Friday, June 1, 2012

Hedging at negative cost?

I have been reading the transcript of the conference call in which JPMorgan Chase reported a $2 billion loss on a position that was intended to hedge tail risk (h/t for the transcript to Deus Ex Macchiato). Much has been written about the hedge that JPM Chairman, Jamie Dimon, himself described as “a bad strategy ... badly executed ... poorly monitored.” I want to focus instead on another interesting statement that he made about the hedge:

It was there to deliver a positive result in a quite stressed environment and we feel we can do that and make some net income

Note the tense of that verb “feel”: he does not say “felt”, he says “feel” – after that $2 billion loss, he still thinks, that you can set up a hedge which makes money! The Chairman of one of the largest banks in the world – a bank which is still well respected for highly sophisticated risk management thinks that a tail risk hedge need not cost money, but can actually make money. In other words, there are negative cost hedges out there that can protect you against tail risk.

If you believe in the Efficient Markets Hypothesis (EMH), you know that this is not possible – there is no free lunch. Sure, you can hedge against tail risk, but that will cost you money, and in turbulent markets, it will cost you a good deal of money. The global financial crisis was in a sense the revenge of the Efficient Markets Hypothesis. Those who ignored the “no free lunch” principle and chased illusory excess returns were ruined (or would have been ruined but for their successfully persuading the state to bail them out). The biggest moral hazard of the egregious bail outs of 2008 is that the financial sector has still not internalized the “no free lunch” principle of the Efficient Markets Hypothesis. That is a tragedy for which surely the taxpayer will one day have to pay once again.

In fact, the term hedge seems to have a very different meaning in the financial sector than in the corporate sector (or perhaps, I should say the old fashioned non-financialized part of the corporate sector). If you are an airline that hedges oil price risk, chances are that you are more prudent (more risk averse) than the airline that does not hedge its risk. This is because all airlines face somewhat similar oil price risks and the one that hedges is probably less risky. At least that would be the case if the airline does not use oil price hedging to justify an excessively high level of debt in its capital structure (that was why, I began by confining my remarks to the old fashioned non-financialized corporate sector).

In the financial sector (and in highly financialized industrial companies as well), things are very different. The bank that puts on a hedge does not necessarily keep its portfolio unchanged. On the contrary, it uses the hedge to take on more risks on the underlying portfolio. The total hedged portfolio is not necessarily less risky than the original unhedged portfolio. Chances are that the hedged portfolio is riskier – much riskier.

At a theoretical level, this was established more than three decades ago in a very interesting and highly readable paper by Hayne E. Leland (“Who Should Buy Portfolio Insurance?”, The Journal of Finance, 1980, 35(2), pp. 581-594.) Leland started with a very simple observation: since derivatives are zero sum games, for every buyer of portfolio insurance, there must be a seller. He then asked the obvious question – which investors would buy insurance and who would sell them.

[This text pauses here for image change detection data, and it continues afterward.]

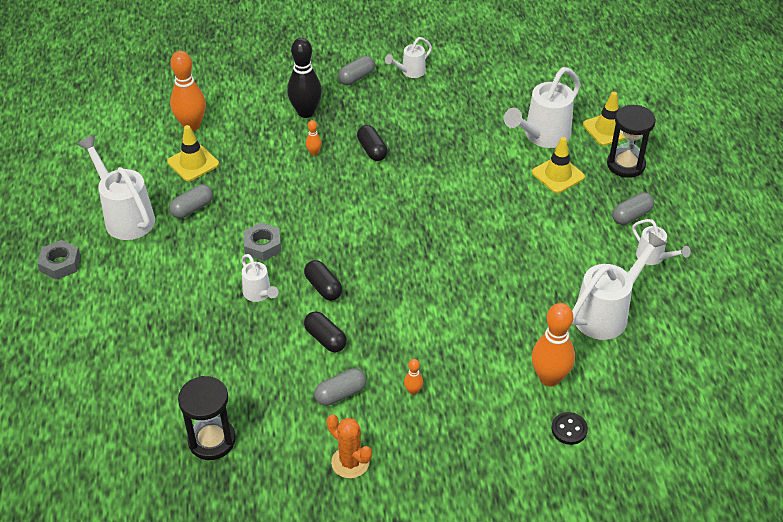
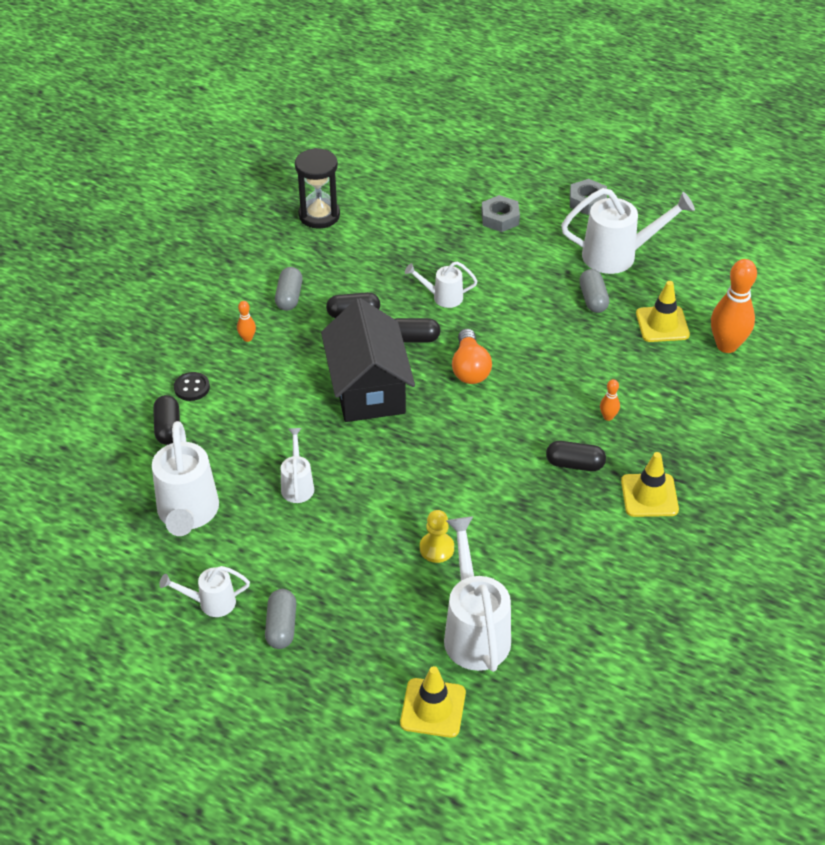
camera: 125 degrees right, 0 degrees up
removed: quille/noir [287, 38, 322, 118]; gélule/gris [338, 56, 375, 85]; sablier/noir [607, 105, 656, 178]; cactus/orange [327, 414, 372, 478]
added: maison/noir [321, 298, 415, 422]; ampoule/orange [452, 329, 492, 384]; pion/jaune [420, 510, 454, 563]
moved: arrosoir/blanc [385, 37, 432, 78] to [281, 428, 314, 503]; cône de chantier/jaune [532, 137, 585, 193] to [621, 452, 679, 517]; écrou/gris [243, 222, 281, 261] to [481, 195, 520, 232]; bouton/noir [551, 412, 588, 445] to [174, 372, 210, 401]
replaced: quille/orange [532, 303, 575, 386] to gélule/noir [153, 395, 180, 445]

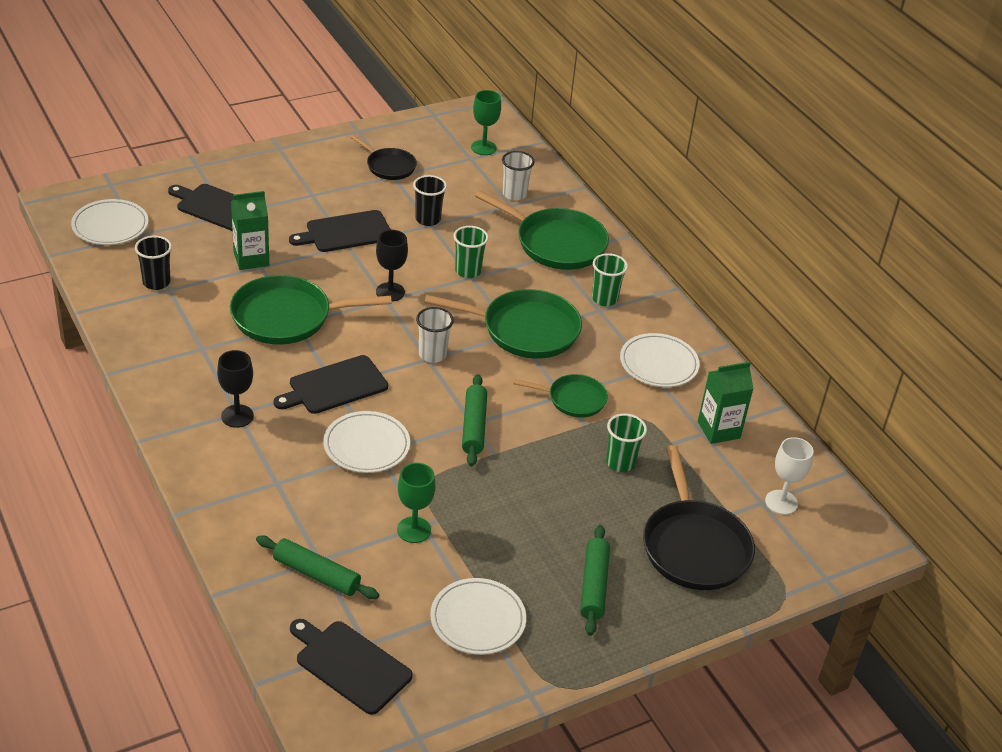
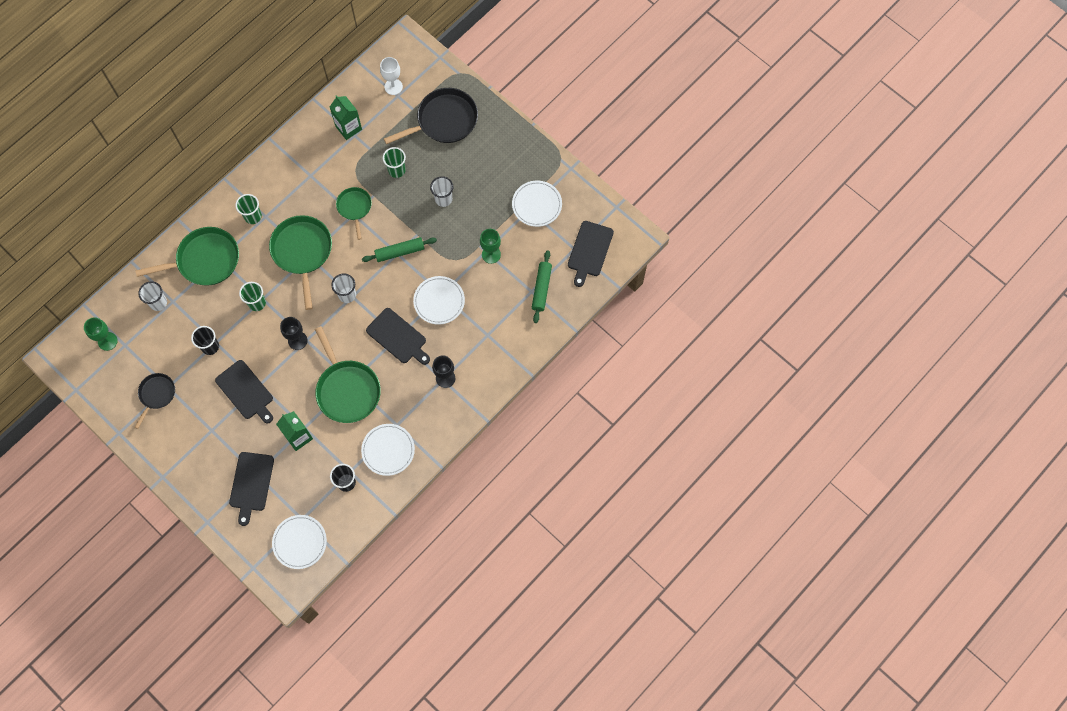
camera: 105 degrees left, 30 degrees up
removed: rouleau à pâtisserie/vert [580, 525, 610, 636]
added: gobelet/blanc [430, 176, 454, 207]
moved: assiette/blanc [620, 333, 700, 387] to [361, 424, 415, 476]
turned: poêle/vert [475, 190, 609, 270] = [135, 227, 239, 285] 60 degrees clockwise

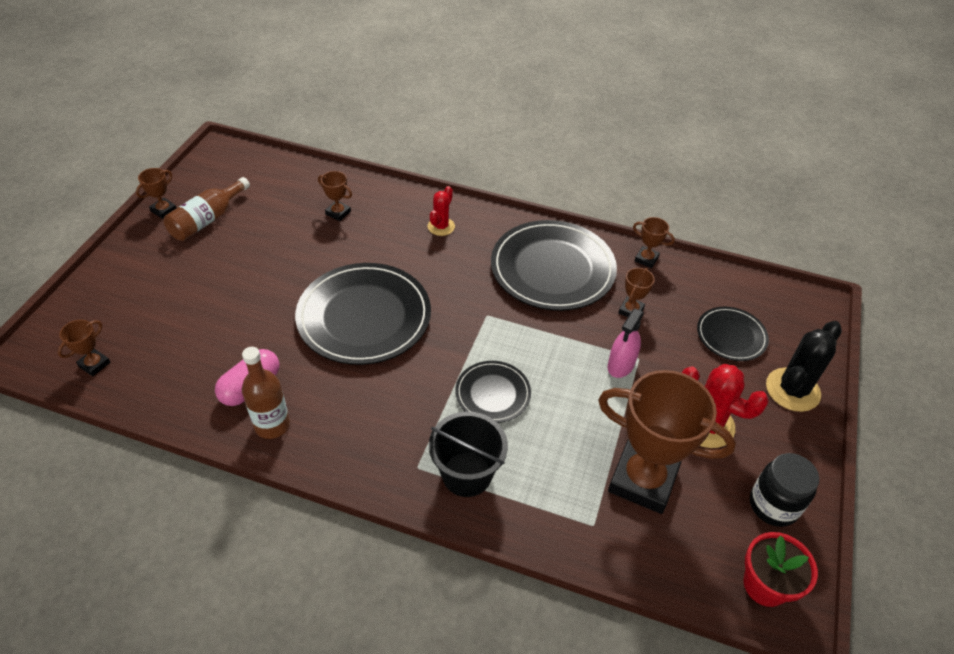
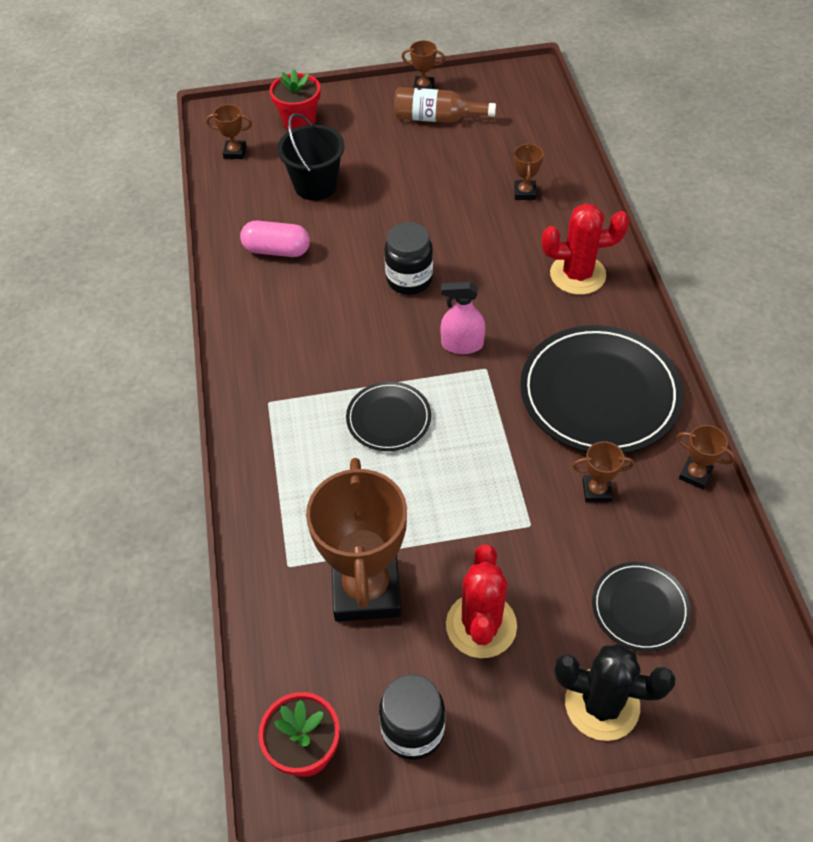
camera: 65 degrees right, 5 degrees up
removed: bouteille/marron [242, 347, 290, 439]
added: pot de fleurs/rouge [270, 68, 320, 130]
moved: vaporisateur/rose [608, 309, 644, 378] to [441, 282, 485, 354]; seau/noir [429, 411, 508, 497] to [277, 113, 345, 200]
replaced: assiette/noir [295, 263, 431, 365] to bocal/noir [384, 222, 433, 295]
turned: trophée/marron [633, 217, 675, 268] = [677, 425, 736, 489] 60 degrees counterclockwise
resized: cactus/rouge [428, 186, 455, 236] = [542, 203, 629, 295] x1.66

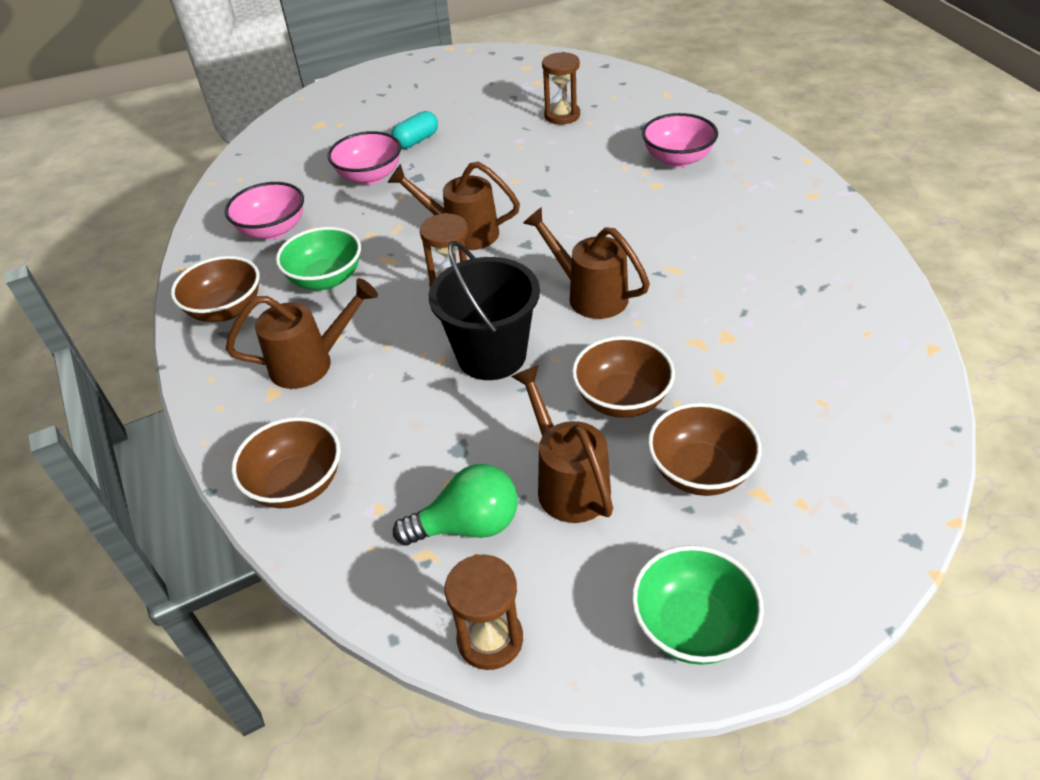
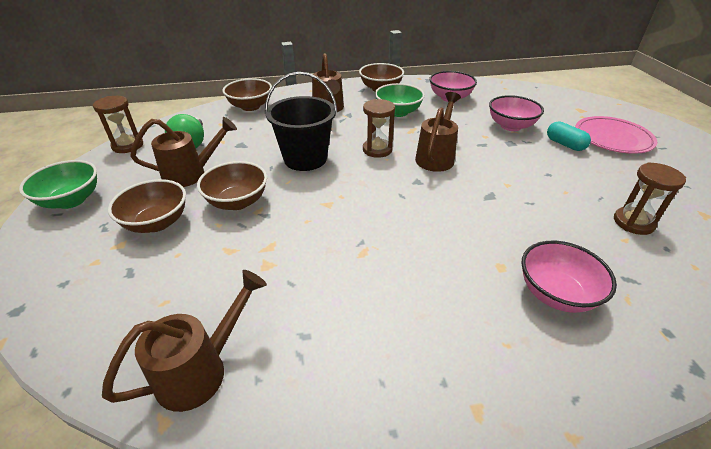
camera: 95 degrees right, 5 degrees down
added: assiette/rose [575, 116, 657, 154]
moved: arrosoir/marron [523, 207, 650, 319] to [102, 270, 267, 412]

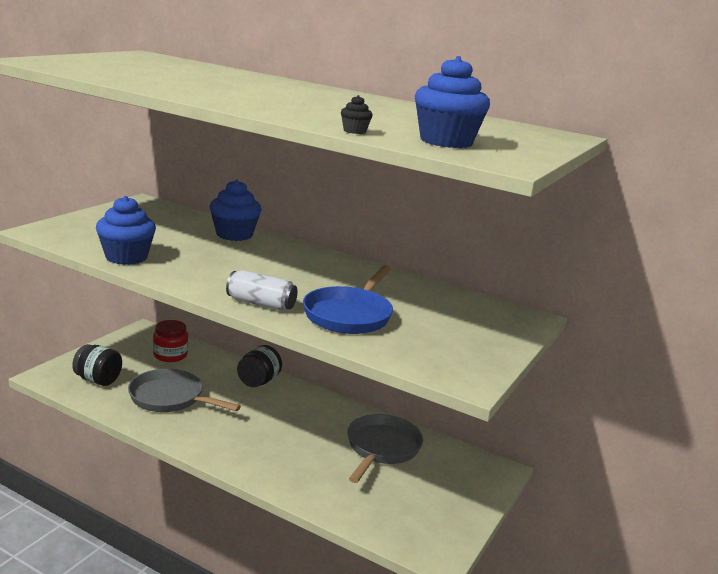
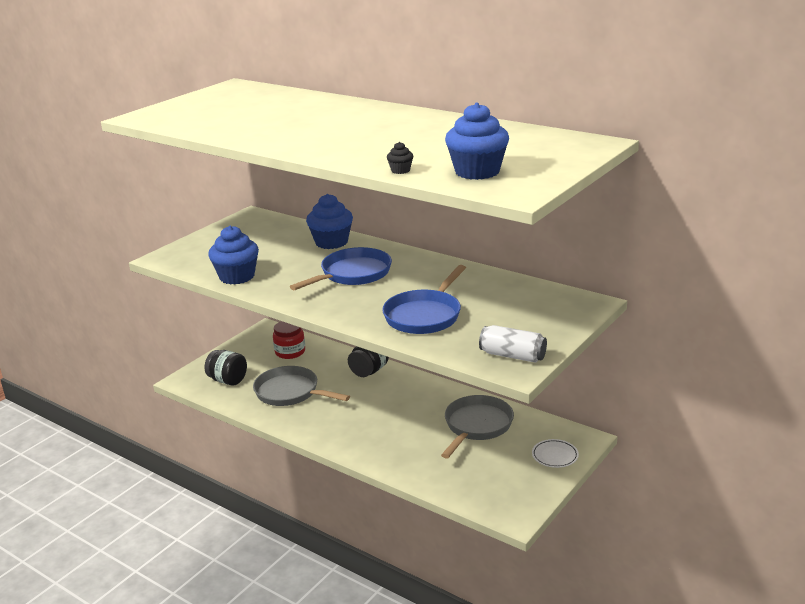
camera: 10 degrees right, 5 degrees up
added: poêle/bleu [290, 247, 392, 290]; assiette/blanc [532, 439, 579, 468]
moved: canette/blanc [226, 270, 298, 311] to [479, 325, 547, 363]

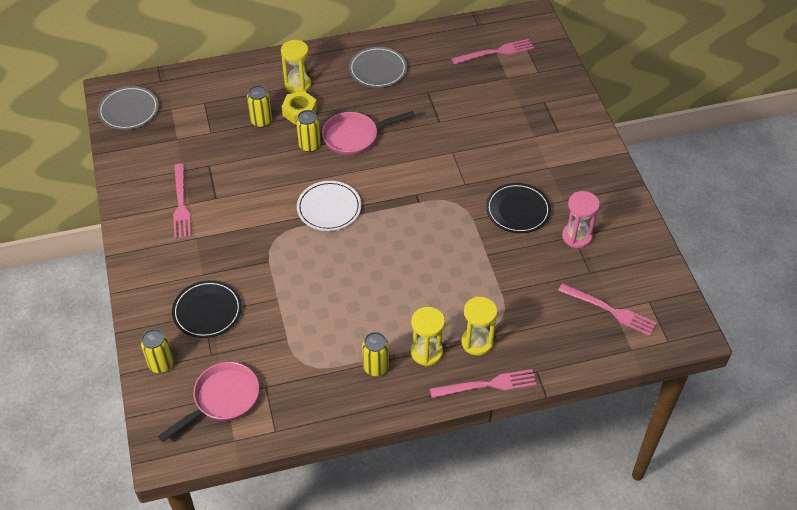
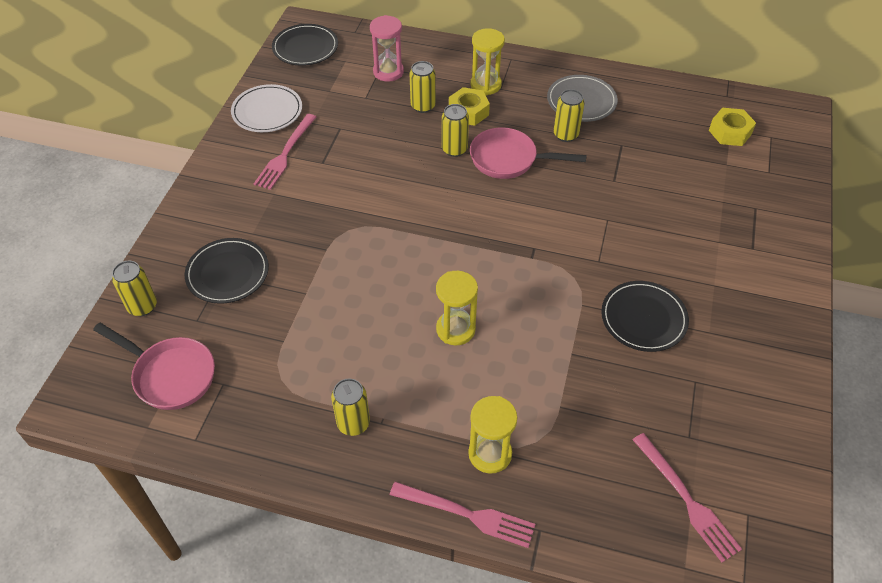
camera: 30 degrees right, 0 degrees up
added: canette/jaune [554, 89, 585, 142]
moved: assiette/blanc [297, 181, 361, 231] to [231, 84, 302, 132]; sablier/rose [562, 191, 600, 248] to [370, 15, 404, 82]; sablier/jaune [411, 307, 445, 366] to [436, 271, 478, 345]
replaced: fourchette/rose [451, 39, 534, 64] to écrou/jaune [709, 108, 756, 146]
recoloured: assiette/gris [98, 86, 159, 130] to assiette/noir [272, 24, 338, 66]
turned: poêle/rose [158, 362, 259, 442] = [93, 323, 215, 410] 45 degrees clockwise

If one were naive, one might be tempted to answer that the buyers of insurance must be either bearish on stocks or highly risk averse while the sellers must be bullish on stocks or highly risk tolerant. Leland’s answer was totally different. He showed that the bears should be selling insurance and the bulls should be buying them. The reason is that the bulls would load themselves up so heavily on stocks (possibly borrowing to buy stocks) that they need downside protection to maintain the position at all. On the other hand, if you are so bearish on stocks that you have put all your money in bonds, clearly you are not going to be buying portfolio insurance!

The situation regarding risk aversion is more complex. Everything depends on how risk tolerance increases with wealth and it will take too long to describe that argument here. The interested reader should read Leland’s original paper.

Anyway, the key point is that the hedge permits the underlying portfolio to become riskier and more toxic. It is like the old adage that the brakes make the car go faster. So when the banks argue that they need complex derivative products to hedge their risks, what they really mean is that they need these derivatives to create very risky asset portfolios while managing the downside risk up to the point where it can be palmed off to the taxpayer.

To quote another adage (this time from the world of financial trading itself), hedging in the financial world is nothing but speculation on the “basis”; it has little to do with risk reduction.